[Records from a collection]
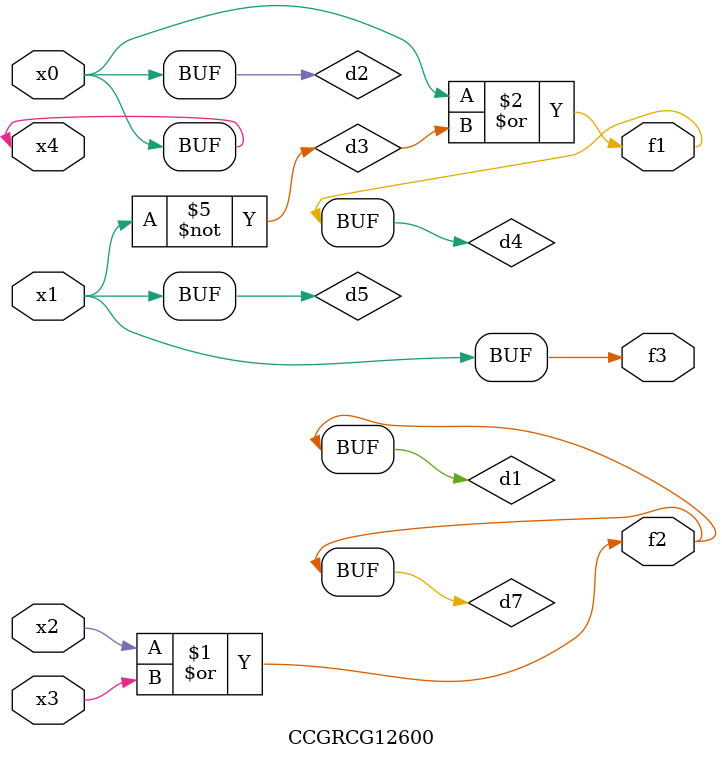
<source format=v>
module CCGRCG12600(
	input x0, x1, x2, x3, x4,
	output f1, f2, f3
);

	wire d1, d2, d3, d4, d5, d6, d7;

	or (d1, x2, x3);
	buf (d2, x0, x4);
	not (d3, x1);
	or (d4, d2, d3);
	not (d5, d3);
	nand (d6, d1, d3);
	or (d7, d1);
	assign f1 = d4;
	assign f2 = d7;
	assign f3 = d5;
endmodule

</source>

» EXERCISE DIRECTIONS
Count how many lines of the entries include the string "assign". The number is the entire answer.

» REPLY
3